* **Exercise goal**
The lines to copy from the data below are those that hold the string "least".

___ Study material

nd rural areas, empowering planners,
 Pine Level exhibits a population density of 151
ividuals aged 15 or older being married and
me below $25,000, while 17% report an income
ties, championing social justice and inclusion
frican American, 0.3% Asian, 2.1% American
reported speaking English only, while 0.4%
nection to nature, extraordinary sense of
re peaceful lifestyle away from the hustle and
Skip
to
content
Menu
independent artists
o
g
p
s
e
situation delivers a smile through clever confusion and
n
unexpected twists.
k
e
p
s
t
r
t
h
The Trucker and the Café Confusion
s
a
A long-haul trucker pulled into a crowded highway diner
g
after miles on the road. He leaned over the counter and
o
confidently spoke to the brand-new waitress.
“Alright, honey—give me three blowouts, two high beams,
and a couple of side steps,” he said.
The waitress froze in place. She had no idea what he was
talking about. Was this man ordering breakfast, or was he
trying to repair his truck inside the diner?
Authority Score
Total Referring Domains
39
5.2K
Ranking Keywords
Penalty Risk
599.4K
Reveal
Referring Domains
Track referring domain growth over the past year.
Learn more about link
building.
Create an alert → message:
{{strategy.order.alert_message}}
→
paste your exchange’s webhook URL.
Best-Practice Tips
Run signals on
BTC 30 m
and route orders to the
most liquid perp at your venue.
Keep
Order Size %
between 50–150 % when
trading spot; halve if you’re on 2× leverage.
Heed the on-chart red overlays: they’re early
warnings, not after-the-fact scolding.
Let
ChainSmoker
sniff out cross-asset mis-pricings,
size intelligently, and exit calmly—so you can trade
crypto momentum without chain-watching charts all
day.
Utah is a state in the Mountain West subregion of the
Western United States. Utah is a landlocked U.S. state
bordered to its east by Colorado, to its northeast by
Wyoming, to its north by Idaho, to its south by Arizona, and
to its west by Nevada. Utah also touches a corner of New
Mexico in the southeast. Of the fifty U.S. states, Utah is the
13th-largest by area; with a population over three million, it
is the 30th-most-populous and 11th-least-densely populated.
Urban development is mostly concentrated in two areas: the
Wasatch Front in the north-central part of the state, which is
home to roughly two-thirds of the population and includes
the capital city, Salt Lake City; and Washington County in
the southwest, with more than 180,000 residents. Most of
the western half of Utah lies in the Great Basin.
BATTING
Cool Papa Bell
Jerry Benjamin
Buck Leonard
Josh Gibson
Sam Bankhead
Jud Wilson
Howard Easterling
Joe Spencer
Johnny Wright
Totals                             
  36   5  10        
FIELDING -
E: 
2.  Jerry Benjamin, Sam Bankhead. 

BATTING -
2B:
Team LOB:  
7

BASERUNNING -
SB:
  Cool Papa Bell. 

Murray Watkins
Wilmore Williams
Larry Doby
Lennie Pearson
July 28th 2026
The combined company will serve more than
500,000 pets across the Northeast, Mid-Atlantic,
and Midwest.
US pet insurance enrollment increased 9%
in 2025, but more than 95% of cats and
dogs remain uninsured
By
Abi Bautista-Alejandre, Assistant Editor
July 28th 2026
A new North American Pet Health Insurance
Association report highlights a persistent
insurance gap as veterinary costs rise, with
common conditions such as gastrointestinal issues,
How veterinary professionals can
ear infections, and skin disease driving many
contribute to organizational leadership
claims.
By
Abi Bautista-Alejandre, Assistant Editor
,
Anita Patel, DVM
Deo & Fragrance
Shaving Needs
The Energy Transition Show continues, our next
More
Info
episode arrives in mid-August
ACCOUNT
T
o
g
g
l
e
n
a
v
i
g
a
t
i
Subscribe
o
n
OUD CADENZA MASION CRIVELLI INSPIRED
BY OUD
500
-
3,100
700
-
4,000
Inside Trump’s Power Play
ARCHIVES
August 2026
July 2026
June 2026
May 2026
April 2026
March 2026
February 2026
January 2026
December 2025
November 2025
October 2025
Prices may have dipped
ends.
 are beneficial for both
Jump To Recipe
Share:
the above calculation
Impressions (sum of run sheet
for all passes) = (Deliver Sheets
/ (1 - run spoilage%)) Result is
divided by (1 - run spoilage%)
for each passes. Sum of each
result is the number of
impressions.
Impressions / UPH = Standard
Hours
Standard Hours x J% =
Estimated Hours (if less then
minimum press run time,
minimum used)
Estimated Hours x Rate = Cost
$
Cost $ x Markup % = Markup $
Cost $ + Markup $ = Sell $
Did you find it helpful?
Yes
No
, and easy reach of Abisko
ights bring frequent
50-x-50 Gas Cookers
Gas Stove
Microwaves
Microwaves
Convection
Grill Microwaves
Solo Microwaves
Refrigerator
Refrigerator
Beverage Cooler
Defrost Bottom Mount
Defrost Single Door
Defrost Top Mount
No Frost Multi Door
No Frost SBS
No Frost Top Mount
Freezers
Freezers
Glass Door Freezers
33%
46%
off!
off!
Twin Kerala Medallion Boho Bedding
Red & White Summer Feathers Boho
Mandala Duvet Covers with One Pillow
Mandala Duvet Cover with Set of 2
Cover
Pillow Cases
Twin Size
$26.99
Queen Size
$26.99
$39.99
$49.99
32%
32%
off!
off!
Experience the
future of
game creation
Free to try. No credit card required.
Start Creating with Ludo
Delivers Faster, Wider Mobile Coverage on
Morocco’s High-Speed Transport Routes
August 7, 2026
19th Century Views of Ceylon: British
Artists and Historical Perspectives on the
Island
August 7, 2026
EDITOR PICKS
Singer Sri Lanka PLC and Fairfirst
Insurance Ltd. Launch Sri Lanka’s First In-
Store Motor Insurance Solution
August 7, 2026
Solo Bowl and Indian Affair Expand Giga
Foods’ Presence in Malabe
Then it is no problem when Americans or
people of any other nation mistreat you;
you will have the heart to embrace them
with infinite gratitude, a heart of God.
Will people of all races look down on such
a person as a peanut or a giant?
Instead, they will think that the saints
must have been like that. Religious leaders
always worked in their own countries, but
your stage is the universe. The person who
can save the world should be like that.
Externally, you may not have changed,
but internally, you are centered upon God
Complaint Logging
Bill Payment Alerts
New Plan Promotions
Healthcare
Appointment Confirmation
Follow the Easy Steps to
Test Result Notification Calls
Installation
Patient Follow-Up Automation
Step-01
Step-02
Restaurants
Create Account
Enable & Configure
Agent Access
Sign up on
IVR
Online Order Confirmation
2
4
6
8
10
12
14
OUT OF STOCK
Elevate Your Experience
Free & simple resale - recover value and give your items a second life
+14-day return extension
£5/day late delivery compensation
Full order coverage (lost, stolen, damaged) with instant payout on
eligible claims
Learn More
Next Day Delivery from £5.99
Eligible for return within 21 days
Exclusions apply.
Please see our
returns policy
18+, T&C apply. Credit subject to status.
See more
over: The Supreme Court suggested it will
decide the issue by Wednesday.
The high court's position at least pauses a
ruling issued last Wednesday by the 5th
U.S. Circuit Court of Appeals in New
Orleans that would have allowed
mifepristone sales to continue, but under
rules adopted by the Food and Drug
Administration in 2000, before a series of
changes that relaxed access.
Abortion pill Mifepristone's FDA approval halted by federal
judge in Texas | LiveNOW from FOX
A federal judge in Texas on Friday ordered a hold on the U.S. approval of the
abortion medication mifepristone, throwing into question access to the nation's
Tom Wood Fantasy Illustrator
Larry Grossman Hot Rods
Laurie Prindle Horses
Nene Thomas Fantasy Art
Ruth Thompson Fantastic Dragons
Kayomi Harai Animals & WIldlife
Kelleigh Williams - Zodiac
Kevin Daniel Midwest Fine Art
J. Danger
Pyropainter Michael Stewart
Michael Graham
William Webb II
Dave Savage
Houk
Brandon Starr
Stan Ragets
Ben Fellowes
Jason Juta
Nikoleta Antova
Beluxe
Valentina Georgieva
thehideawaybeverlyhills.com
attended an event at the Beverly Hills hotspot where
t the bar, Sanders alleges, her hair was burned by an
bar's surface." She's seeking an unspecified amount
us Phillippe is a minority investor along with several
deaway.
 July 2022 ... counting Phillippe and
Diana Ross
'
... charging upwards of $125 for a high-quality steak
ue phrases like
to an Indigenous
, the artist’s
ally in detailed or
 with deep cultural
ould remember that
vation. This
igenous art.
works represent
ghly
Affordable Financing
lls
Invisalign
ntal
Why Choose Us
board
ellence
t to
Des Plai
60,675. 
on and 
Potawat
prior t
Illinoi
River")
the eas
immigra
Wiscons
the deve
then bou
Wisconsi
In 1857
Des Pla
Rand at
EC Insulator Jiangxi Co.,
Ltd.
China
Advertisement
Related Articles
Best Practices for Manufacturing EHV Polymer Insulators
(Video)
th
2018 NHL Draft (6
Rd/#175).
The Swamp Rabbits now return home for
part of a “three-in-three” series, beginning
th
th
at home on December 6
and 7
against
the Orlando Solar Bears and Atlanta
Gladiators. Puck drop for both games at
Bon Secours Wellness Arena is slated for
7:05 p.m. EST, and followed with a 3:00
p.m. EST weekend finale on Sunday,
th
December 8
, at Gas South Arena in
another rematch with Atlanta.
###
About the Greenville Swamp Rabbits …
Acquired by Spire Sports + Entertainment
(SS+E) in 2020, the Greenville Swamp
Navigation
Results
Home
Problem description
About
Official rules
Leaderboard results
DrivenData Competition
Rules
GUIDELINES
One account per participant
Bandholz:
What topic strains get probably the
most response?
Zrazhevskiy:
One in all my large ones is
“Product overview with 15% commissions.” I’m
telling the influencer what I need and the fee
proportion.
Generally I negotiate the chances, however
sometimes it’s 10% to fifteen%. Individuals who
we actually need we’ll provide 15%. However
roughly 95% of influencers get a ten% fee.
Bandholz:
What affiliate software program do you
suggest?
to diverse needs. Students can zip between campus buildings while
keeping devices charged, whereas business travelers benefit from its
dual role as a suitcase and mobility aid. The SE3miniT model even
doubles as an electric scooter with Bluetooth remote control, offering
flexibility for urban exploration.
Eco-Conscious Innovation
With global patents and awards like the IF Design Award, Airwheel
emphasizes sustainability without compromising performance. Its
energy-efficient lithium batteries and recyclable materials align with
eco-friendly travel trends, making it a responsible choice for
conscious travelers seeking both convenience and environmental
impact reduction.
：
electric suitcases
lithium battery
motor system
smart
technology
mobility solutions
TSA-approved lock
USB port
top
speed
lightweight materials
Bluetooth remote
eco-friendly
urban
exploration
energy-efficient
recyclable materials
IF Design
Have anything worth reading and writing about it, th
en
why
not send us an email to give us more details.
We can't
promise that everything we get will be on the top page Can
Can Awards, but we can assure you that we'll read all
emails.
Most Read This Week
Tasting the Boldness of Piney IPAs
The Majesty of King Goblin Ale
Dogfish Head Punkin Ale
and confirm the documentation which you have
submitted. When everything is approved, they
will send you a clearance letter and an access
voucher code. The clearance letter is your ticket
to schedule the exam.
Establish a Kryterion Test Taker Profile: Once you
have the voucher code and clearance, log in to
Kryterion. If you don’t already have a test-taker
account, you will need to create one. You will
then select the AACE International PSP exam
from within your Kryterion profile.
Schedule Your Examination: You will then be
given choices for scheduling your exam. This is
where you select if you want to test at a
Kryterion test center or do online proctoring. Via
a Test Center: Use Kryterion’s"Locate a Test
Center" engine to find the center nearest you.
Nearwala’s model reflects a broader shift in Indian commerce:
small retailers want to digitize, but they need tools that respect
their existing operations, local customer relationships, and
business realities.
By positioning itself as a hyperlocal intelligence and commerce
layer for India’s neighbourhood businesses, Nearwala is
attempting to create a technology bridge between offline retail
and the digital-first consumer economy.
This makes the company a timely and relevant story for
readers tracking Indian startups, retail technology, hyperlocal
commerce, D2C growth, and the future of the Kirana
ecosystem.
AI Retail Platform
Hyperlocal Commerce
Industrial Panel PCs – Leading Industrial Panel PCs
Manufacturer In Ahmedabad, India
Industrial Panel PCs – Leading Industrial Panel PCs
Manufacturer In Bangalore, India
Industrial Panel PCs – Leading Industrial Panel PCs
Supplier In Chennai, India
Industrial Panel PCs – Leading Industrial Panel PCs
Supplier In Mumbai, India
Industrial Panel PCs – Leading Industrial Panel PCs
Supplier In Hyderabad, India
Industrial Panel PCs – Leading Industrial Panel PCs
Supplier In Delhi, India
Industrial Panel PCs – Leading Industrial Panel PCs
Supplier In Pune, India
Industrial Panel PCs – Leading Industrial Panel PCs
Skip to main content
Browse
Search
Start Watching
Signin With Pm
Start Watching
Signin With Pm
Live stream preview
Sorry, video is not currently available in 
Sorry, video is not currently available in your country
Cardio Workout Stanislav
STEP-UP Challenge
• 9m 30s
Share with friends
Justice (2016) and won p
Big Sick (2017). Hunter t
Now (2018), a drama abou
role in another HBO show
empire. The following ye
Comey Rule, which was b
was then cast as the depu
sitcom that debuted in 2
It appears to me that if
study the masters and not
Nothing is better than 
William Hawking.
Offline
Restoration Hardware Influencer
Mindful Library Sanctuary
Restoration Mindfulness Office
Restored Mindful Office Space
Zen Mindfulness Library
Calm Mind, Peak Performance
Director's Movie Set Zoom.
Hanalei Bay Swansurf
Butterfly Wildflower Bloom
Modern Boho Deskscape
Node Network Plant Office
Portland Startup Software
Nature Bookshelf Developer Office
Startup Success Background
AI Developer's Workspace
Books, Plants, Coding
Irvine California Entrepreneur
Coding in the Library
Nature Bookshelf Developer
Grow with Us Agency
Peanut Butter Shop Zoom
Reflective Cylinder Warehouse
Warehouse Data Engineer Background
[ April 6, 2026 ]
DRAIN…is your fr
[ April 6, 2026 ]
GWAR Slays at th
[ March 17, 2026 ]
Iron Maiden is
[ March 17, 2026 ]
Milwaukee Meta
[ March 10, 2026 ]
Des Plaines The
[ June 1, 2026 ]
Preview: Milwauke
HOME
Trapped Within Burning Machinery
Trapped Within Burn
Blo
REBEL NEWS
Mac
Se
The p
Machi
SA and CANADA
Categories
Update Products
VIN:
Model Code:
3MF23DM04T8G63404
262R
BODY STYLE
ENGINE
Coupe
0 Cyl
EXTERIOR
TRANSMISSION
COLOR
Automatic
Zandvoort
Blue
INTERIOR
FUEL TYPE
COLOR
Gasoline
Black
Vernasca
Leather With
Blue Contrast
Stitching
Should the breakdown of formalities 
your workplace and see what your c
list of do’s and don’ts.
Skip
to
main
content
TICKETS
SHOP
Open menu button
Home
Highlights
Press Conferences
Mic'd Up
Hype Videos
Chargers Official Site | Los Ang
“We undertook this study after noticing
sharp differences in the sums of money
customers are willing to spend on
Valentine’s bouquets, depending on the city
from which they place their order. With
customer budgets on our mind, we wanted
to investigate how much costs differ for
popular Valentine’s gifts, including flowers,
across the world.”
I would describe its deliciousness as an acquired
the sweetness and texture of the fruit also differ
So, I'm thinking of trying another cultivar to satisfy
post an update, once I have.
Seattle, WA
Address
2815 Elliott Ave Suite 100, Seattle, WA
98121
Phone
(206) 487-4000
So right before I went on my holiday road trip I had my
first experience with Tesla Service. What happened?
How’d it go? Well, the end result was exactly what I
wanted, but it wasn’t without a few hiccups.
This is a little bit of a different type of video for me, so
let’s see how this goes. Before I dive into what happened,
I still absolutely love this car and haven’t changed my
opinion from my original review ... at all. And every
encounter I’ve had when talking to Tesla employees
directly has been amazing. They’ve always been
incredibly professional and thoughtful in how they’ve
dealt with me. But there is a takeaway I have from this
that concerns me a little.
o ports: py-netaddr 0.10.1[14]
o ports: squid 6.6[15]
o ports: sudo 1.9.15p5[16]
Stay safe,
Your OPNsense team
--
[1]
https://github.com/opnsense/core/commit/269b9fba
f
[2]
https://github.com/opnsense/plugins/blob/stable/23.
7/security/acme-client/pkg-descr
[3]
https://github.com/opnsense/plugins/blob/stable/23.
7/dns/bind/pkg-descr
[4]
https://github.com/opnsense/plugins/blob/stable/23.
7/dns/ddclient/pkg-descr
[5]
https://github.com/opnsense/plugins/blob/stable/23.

______

* **Exercise output**
is the 30th-most-populous and 11th-least-densely populated.
The high court's position at least pauses a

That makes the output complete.